Фрагмент документа:
Таким образом, издательское дело как форма, которая является еще и наивысшей формой издательского дела, зарождается в Италии, в Венеции, в последние двадцать лет пятнадцатого столетия. Но бывает так, что о гениальных открытиях забывают и отказываются от них. Появление Альда было подобно полету метеорита, и сумбурная книготорговля последующих столетий, разумеется, следовала вовсе не его примеру. Так издательское дело стало, по большей части, очень рискованным и малодоходным занятием (совсем как сегодня), увлекательным во всех отношениях, но лишенным того совершенства формы и той строгости, которые впервые проявились в деятельности Альда.

Исследуемый материал:
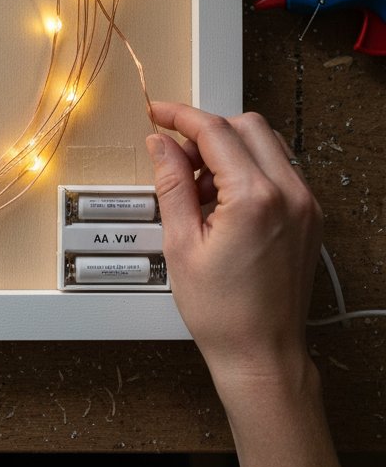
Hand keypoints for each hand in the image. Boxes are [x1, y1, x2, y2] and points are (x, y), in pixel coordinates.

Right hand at [146, 102, 322, 394]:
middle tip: (175, 154)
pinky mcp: (310, 217)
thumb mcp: (180, 243)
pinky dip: (247, 168)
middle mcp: (290, 195)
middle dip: (206, 129)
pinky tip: (221, 199)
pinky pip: (278, 169)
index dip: (180, 115)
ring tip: (197, 185)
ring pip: (266, 143)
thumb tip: (161, 144)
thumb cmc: (222, 312)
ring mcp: (306, 205)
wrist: (262, 353)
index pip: (216, 131)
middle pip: (247, 126)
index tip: (157, 112)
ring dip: (228, 148)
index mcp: (255, 199)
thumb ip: (171, 183)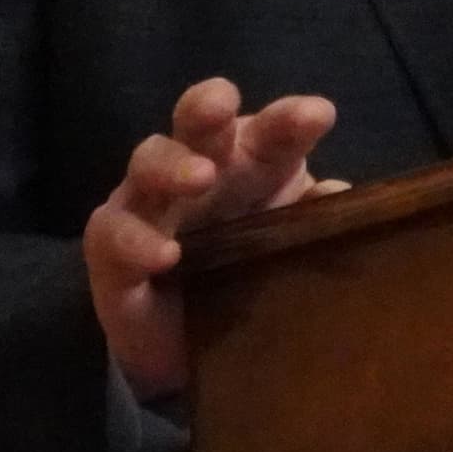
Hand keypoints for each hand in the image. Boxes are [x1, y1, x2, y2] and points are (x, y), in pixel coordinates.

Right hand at [83, 77, 344, 401]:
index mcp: (250, 160)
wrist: (187, 345)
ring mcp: (149, 202)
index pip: (271, 130)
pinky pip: (114, 234)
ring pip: (149, 162)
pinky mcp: (111, 248)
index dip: (290, 118)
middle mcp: (196, 167)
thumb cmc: (246, 270)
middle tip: (224, 107)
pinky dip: (138, 240)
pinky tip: (166, 254)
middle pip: (196, 122)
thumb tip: (341, 197)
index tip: (318, 116)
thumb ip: (316, 221)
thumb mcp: (287, 248)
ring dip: (172, 164)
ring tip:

Задания:
1. Где и когда, согласно фрагменту об издательском деле, зарождается издательское дело как форма?
2. Перепишите из фрагмента об издательском деле отрывок, начиная со слов «Таким образом, издательское» и заканчивая словами «в деятельности Альда.».
Материал взят из другого источника.

Ответы к заданиям:
1. В Италии, в Венеции, в последние двадцать лет пятнадцатого столетия.

2.
Таким образом, издательское дело как форма, которая является еще и наивысшей формой издательского дела, зарождается в Италии, в Венеции, в последние двадцать лет пятнадцатого столетия. Но бывает так, что о гениальных открытиях забывают и отказываются от них. Появление Альда было подобно полету метеорита, и сумбурная книготорговля последующих столетий, разумеется, следовала вовсе не его примеру. Так издательское дело стало, по большей части, очень рискованным и малодоходным занятием (совсем как сегодня), увлекательным во всех отношениях, но лишенным того совершенства формы и той строгости, которые впервые проявились в деятельности Альда.